I am trying to use accordingly to this question and answer reading a large csv file by chunks and processing it. Since I'm not native with python I got an optimization problem and looking for a better solution here.
What my code does:
I read in the line count of my csv with
with open(file) as f:
row_count = sum(1 for line in f)
afterwards I "slice" my data in 30 equal sized chunks and process it accordingly to the linked answer with a for loop and pd.read_csv(file, chunksize)
. Since plotting 30 graphs in one is pretty unclear, I plot it every 5 steps with modulo (which may be variated). For this I use an external counter.

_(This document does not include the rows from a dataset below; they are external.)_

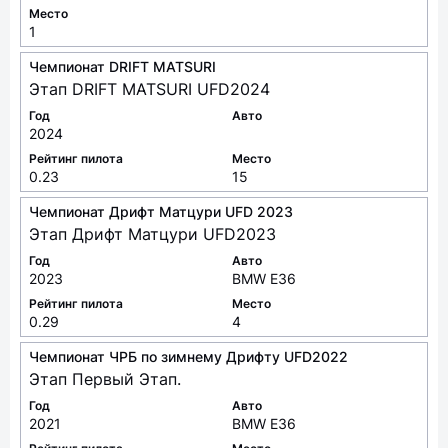
Место
1
Чемпионат DRIFT MATSURI
Этап DRIFT MATSURI UFD2024
Год
Авто
2024
Рейтинг пилота
Место
0.23
15
Чемпионат Дрифт Матцури UFD 2023
Этап Дрифт Матцури UFD2023
Год
Авто
2023
BMW E36
Рейтинг пилота
Место
0.29
4
Чемпионат ЧРБ по зимнему Дрифту UFD2022
Этап Первый Этап.
Год
Авто
2021
BMW E36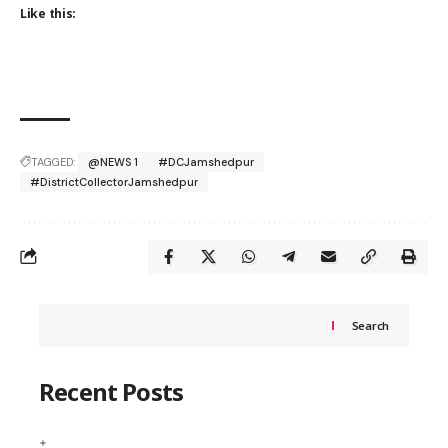
Like this:
TAGGED:
@NEWS 1
#DCJamshedpur
#DistrictCollectorJamshedpur
Search
Recent Posts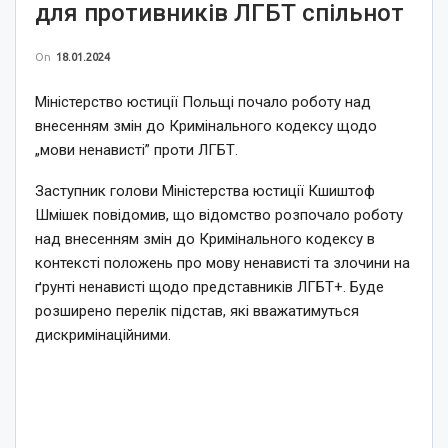
для противників ЛГБТ спільнот
On
18.01.2024
Міністерство юстиції Польщі почало роботу над
внесенням змін до Кримінального кодексу щодо
„мови ненависті” проти ЛГБТ.
Заступник голови Міністерства юстиції Кшиштоф
Шмішек повідомив, що відомство розпочало роботу
над внесенням змін до Кримінального кодексу в
контексті положень про мову ненависті та злочини на
ґрунті ненависті щодо представників ЛГБТ+. Буде
розширено перелік підстав, які вважатимуться
дискримінаційними.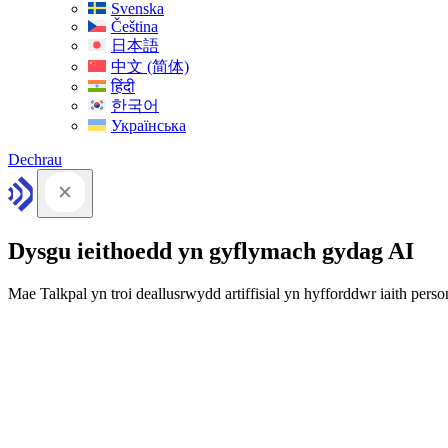
Svenska
Čeština
日本語
中文 (简体)
हिंदी
한국어
Українська
Dechrau
Dysgu ieithoedd yn gyflymach gydag AI
Mae Talkpal yn troi deallusrwydd artiffisial yn hyfforddwr iaith person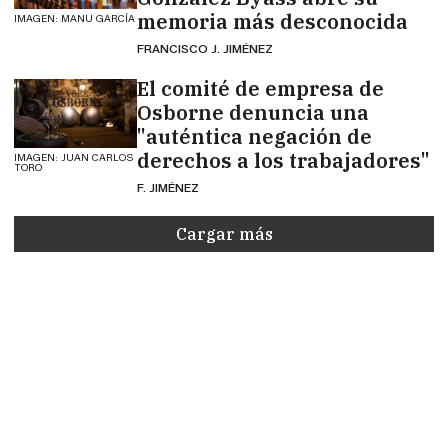
memoria más desconocida
IMAGEN: MANU GARCÍA
FRANCISCO J. JIMÉNEZ
El comité de empresa de
Osborne denuncia una
"auténtica negación de
derechos a los trabajadores"
IMAGEN: JUAN CARLOS
TORO
F. JIMÉNEZ
Cargar más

chunksize = row_count // 30
counter = 0
for chunk in pd.read_csv(file, chunksize=chunksize):
df = chunk
print(counter)
if ((counter % 5) == 0 | (counter == 0):
plt.plot(df["Variable"])
counter = counter +1
plt.show()
Now to my question:
It seems like, this loop reads the chunk size in before processing the loop, which is reasonable. I can see this, since the print(counter)

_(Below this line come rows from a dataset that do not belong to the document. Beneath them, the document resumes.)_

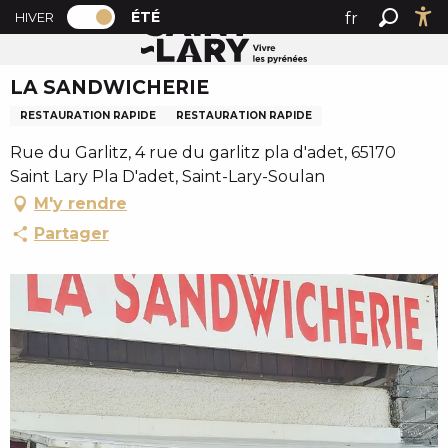
PAGE D’ACCUEIL ACTUELLE ÉTÉ : PASSER
A
ÉTÉ
fr
HIVER
Accueil été
LA SANDWICHERIE
PAGE D’ACCUEIL ACTUELLE ÉTÉ : PASSER EN MODE HI
Recher
Ac
l
en
l
LA SANDWICHERIE
es
e
r
RESTAURATION RAPIDE
RESTAURATION RAPIDE
a
Rue du Garlitz, 4 rue du garlitz pla d'adet, 65170
u
Saint Lary Pla D'adet, Saint-Lary-Soulan
c
M'y rendre
o
n
Partager
t
e
n
u
p
r
i
n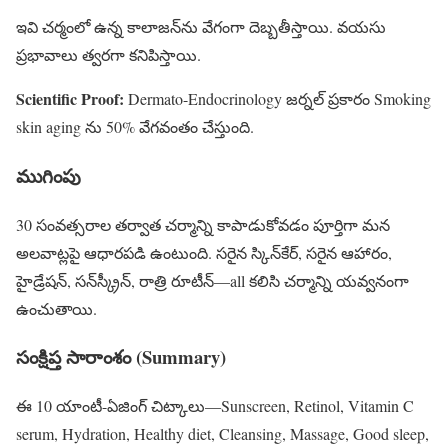
ఇవి చర్మంలో ఉన్న కాలాజన్‌ను వేగంగా దెబ్బతీస్తాయి. వయసు
ప్రభావాలు త్వరగా కనిపిస్తాయి.
Scientific Proof:
Dermato-Endocrinology జర్నల్ ప్రకారం Smoking
skin aging ను 50% వేగవంతం చేస్తుంది.
ముగింపు
30 సంవత్సరాల తర్వాత చర్మాన్ని కాపాడుకోవడం పూర్తిగా మన
అలవాట్లపై ఆధారపడి ఉంటుంది. సరైన స్కిన్‌కేర్, సరైన ఆహారం,
హైడ్రేషన్, సన్‌స్క్రీన్, రాత్రి రూటీన్—all కలిసి చర్మాన్ని యవ్వనంగా
ఉంచుతాయి.
సంక్షిప్త సారాంశం (Summary)
ఈ 10 యాంటీ-ఏజింగ్ చిట్కాలు—Sunscreen, Retinol, Vitamin C
serum, Hydration, Healthy diet, Cleansing, Massage, Good sleep,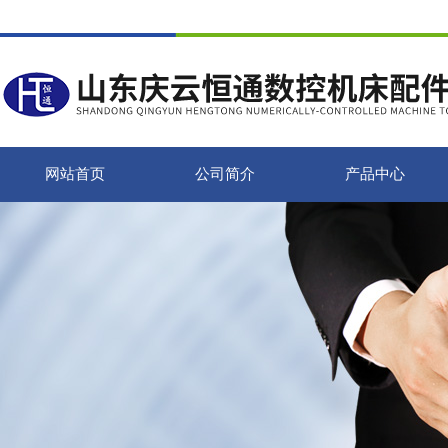
网站首页
公司简介
产品中心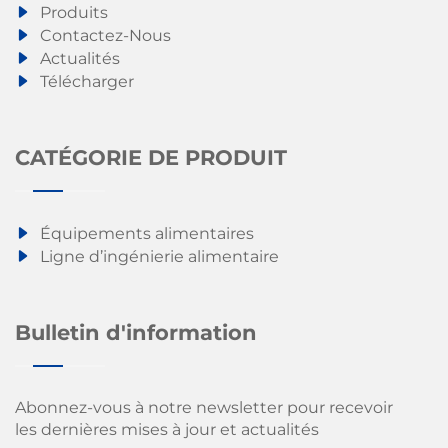
Produits
Contactez-Nous
Actualités
Télécharger
CATÉGORIE DE PRODUIT
Équipements alimentaires
Ligne d’ingénierie alimentaire
Bulletin d'information
Abonnez-vous à notre newsletter pour recevoir
les dernières mises à jour et actualités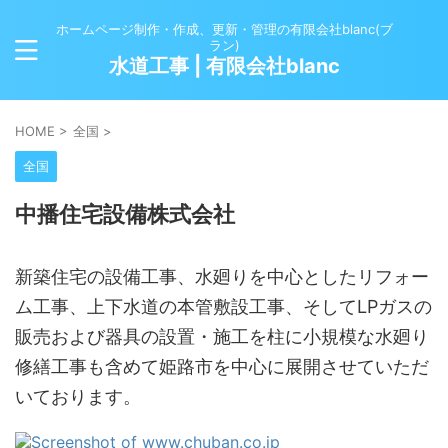
ホームページ制作・作成、更新・管理の有限会社blanc(ブ
ラン)
水道工事 | 有限会社blanc
HOME
>
全国
>
全国
中播住宅設備株式会社
新築住宅の設備工事、水廻りを中心としたリフォー
ム工事、上下水道の本管敷設工事、そしてLPガスの
販売および器具の設置・施工を柱に小規模な水廻り
修繕工事も含めて姫路市を中心に展開させていただ
いております。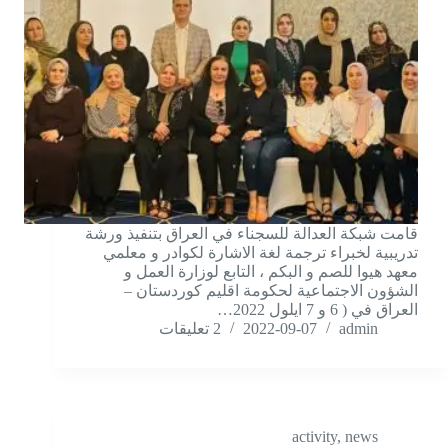
قامت شبكة العدالة للسجناء في العراق بتنفيذ ورشة
تدريبية لخبراء ترجمة لغة الاشارة لكوادر و معلمي
معهد هيوا للصم و البكم ، التابع لوزارة العمل و
الشؤون الاجتماعية لحكومة اقليم كوردستان –
العراق في ( 6 و 7 ايلول 2022…
admin
2022-09-07
2 تعليقات
activity
,
news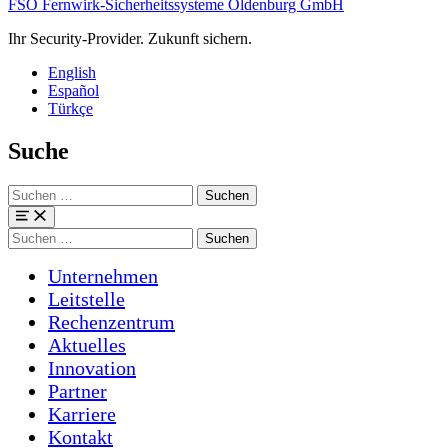
FSO Fernwirk-Sicherheitssysteme Oldenburg GmbH
Ihr Security-Provider. Zukunft sichern.
English
Español
Türkçe
Suche
Suchen
nach:
Menü
Suchen
nach:
Unternehmen
Leitstelle
Rechenzentrum
Aktuelles
Innovation
Partner
Karriere
Kontakt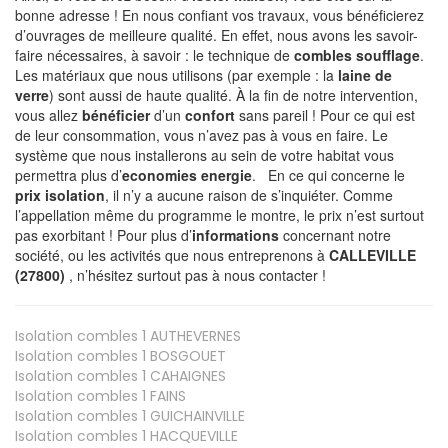
bonne adresse ! En nous confiant vos travaux, vous bénéficierez
d’ouvrages de meilleure qualité. En effet, nous avons les savoir-
faire nécessaires, à savoir : le technique de
combles soufflage
.
Les matériaux que nous utilisons (par exemple : la
laine de
verre
) sont aussi de haute qualité. À la fin de notre intervention,
vous allez
bénéficier
d’un
confort
sans pareil ! Pour ce qui est
de leur consommation, vous n’avez pas à vous en faire. Le
système que nous installerons au sein de votre habitat vous
permettra plus d’
economies energie
. En ce qui concerne le
prix isolation
, il n’y a aucune raison de s’inquiéter. Comme
l’appellation même du programme le montre, le prix n’est surtout
pas exorbitant ! Pour plus d’
informations
concernant notre
société, ou les activités que nous entreprenons à
CALLEVILLE
(27800)
, n’hésitez surtout pas à nous contacter !
Isolation combles 1
AUTHEVERNES
Isolation combles 1
BOSGOUET
Isolation combles 1
CAHAIGNES
Isolation combles 1
FAINS
Isolation combles 1
GUICHAINVILLE
Isolation combles 1
HACQUEVILLE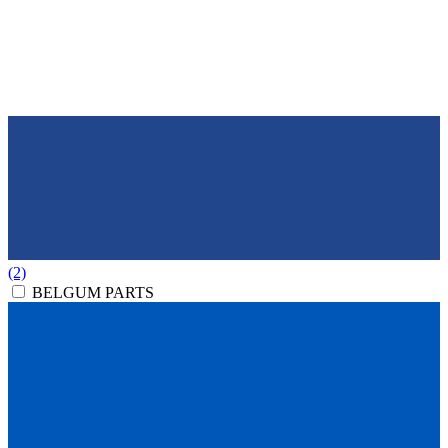
(2)
BELGUM PARTS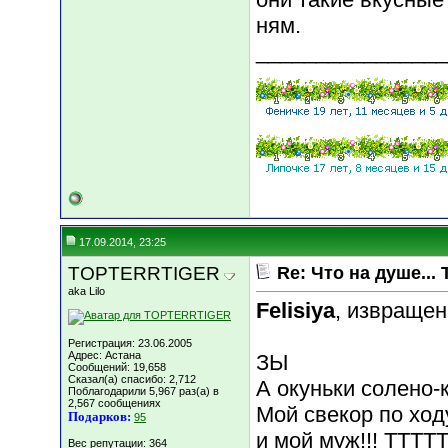
ням.
________________
17.09.2014, 23:25
TOPTERRTIGER
Re: Что на душе... 
aka Lilo
Felisiya
, извращенка
Регистрация: 23.06.2005
Адрес: Астана
ЗЫ
Сообщений: 19,658
Сказал(а) спасибо: 2,712
А окуньки солено
Поблагодарили 5,967 раз(а) в
2,567 сообщениях
Мой свекор по ход
Подарков:
95
и мой муж!!! ТТТТТТТТТ
Вес репутации:
364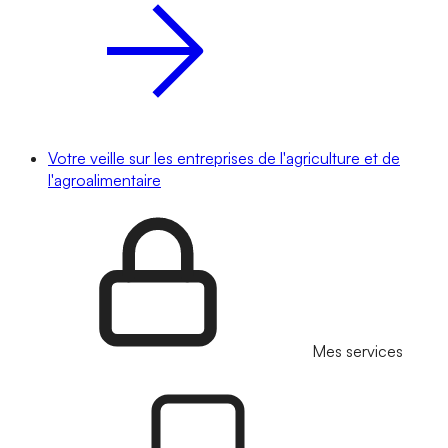
Votre veille sur les entreprises de l'agriculture et de
l'agroalimentaire
Mes services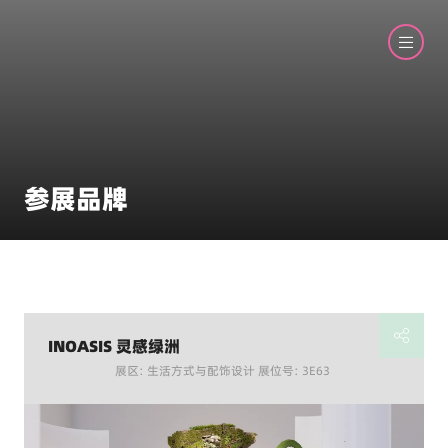
参展品牌
INOASIS 灵感绿洲
展区: 生活方式与配饰设计 展位号: 3E63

steps are also fairly slow. Since I read a few million rows of a csv, it takes some time every step. Is there a way to skip the not wanted chunks in the for loop, before reading it in? I was trying out something like:
wanted_plts <- [1,5,10,15,20,25,30]
for i in wanted_plts:
for chunk[i] in pd.read_csv(file, chunksize=chunksize):
.
.
I think I have understanding issues how I can manipulate this syntax of the for loop range. There should be an elegant way to fix this.
Also: i found the .get_chunk(x)
by pandas but this seems to create just one chunk of size x.
Another attempt by me is trying to subset the reader object of pd.read_csv
like pd.read_csv()[0,1,2]
but it seems that's not possible too.
Amendment: I'm aware plotting a lot of data in matplotlib is slow. I preprocess it earlier, but for making this code readable I removed all unnecessary parts.